Activity a: In the forum thread about Pizzonia, which team has his successful testing career always been with?

Text under study:
________________
Mr. Know-It-All said:


> Pizzonia has ALWAYS had great TESTING pace. Never had good race pace.
> 
> We shall see at Germany.


Germany will be the breakpoint in Pizzonia's career. His successful testing career has always been with Williams. The lack of success he's had in his F1 race career has been with Jaguar. Big difference. He hasn't raced in about a year and that may work against him. It will be interesting to watch.


----------



## berford (Sep 10, 2002)

WILLIA///M said:


> To quote Ross Brawn, "It's not like they were going to win anyway."


Always a kind word from the men in red. :thumbdwn:


----------



## SteveT (Dec 22, 2001)

berford said:


> Always a kind word from the men in red. :thumbdwn:


Have you noticed that he likes to kick dirt on Williams? I wonder if there's some sort of resentment there? Did Patrick kick him out?


----------



## berford (Sep 10, 2002)

SteveT said:


> Have you noticed that he likes to kick dirt on Williams? I wonder if there's some sort of resentment there? Did Patrick kick him out?


No matter how badly Williams is doing, I think he always views the good guys as a threat to Ferrari's position. You'd think he could relax that attitude about now, though. Oh, well, once a whiner, always a whiner, I suppose.


----------
________________
Supplied information:
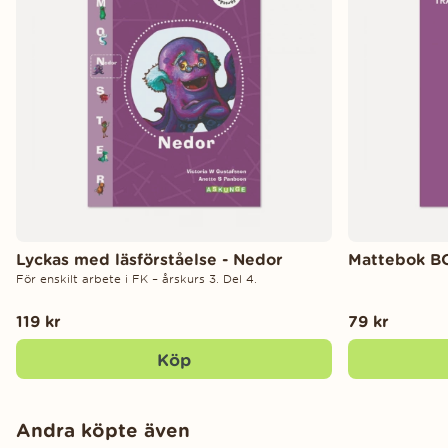
Lyckas med läsförståelse - Nedor
Mattebok BO
För enskilt arbete i FK – årskurs 3. Del 4.
119 kr
79 kr
Köp
Andra köpte även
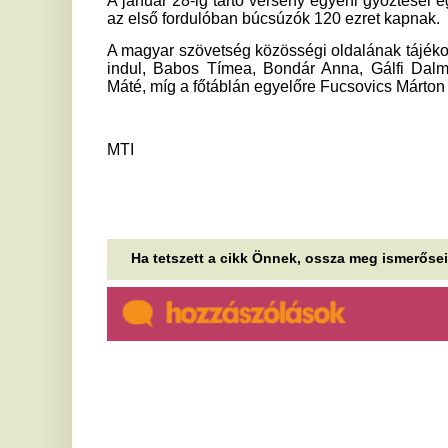
Ha tetszett a cikk Önnek, ossza meg ismerőseivel!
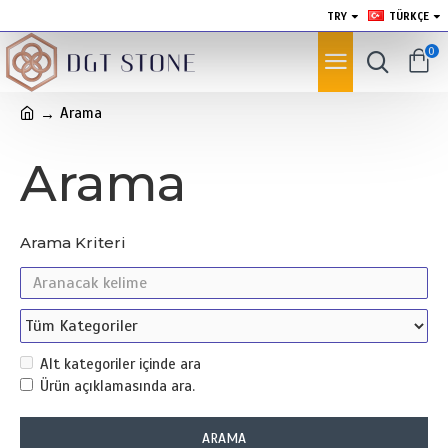
TRY
TÜRKÇE
0
Arama
Arama
Arama Kriteri
Alt kategoriler içinde ara
Ürün açıklamasında ara.
ARAMA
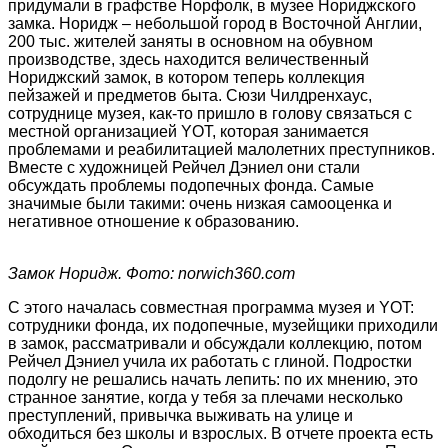
придумали в графстве Норфолк, в музее Нориджского
замка. Норидж – небольшой город в Восточной Англии,
200 тыс. жителей заняты в основном на обувном
производстве, здесь находится величественный
Нориджский замок, в котором теперь коллекция
пейзажей и предметов быта. Сюзи Чилдренхаус,
сотруднице музея, как-то пришло в голову связаться с
местной организацией YOT, которая занимается
проблемами и реабилитацией малолетних преступников.
Вместе с художницей Рейчел Дэниел они стали
обсуждать проблемы подопечных фонда. Самые
значимые были такими: очень низкая самооценка и
негативное отношение к образованию.
Замок Норидж. Фото: norwich360.com
С этого началась совместная программа музея и YOT:
сотрудники фонда, их подопечные, музейщики приходили
в замок, рассматривали и обсуждали коллекцию, потом
Рейчел Дэниел учила их работать с глиной. Подростки
подолгу не решались начать лепить: по их мнению, это
странное занятие, когда у тебя за плечами несколько
преступлений, привычка выживать на улице и
обходиться без школы и взрослых. В отчете проекта есть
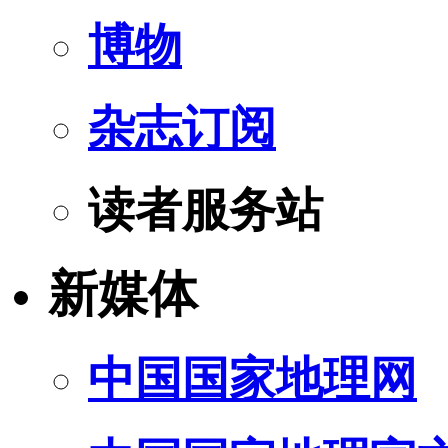
博物
杂志订阅
读者服务站
新媒体
中国国家地理网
________________
Activity b: Substitute "Rachel Daniel" for "Рейчел Дэниел" throughout the entries in Block 1, and write out their lines again with nothing else changed. Leave the pictures out.

Expected output a: Williams

Expected output b:
Lyckas med läsförståelse - Nedor
Mattebok BO
För enskilt arbete i FK – årskurs 3. Del 4.
119 kr
79 kr
Köp
Andra köpte även
Ha tetszett a cikk Önnek, ossza meg ismerőseivel!
TRY
TÜRKÇE
0
Arama
Arama
Arama Kriteri
Alt kategoriler içinde ara
Ürün açıklamasında ara.
ARAMA
придумали в графстве Норфолк, в музее Нориджского
замка. Норидж – небольшой город в Восточной Англии,
200 тыс. жителей заняты в основном на обувном
производстве, здесь находится величественный
Нориджский замок, в котором теперь коллекция
пейзажей и предметов быта. Сюзи Чилдренхаус,
сотруднице музея, как-то пришло в голову связаться с
местной организацией YOT, которая занимается
проблемами и реабилитацией малолетних преступников.
Вместе с художницей Rachel Daniel они стали
обсуждать проблемы подопечных фонда. Самые
значимые были такими: очень низкая самооценка и
негативное отношение к образованию.
Замок Норидж. Фото: norwich360.com
С этого началась совместная программа музея и YOT:
сотрудники фонда, их подопечные, музейщики приходили
в замок, рассматривали и обсуждали коллекцию, потом
Rachel Daniel учила их работать с глиной. Подростки
подолгу не решались начать лепить: по их мнению, это
странное занятие, когда у тебя за плечами несколько
преступлений, привычка выживать на улице и
обходиться без школы и взрослых. В отчете проекта есть
博物
杂志订阅
读者服务站
新媒体
中国国家地理网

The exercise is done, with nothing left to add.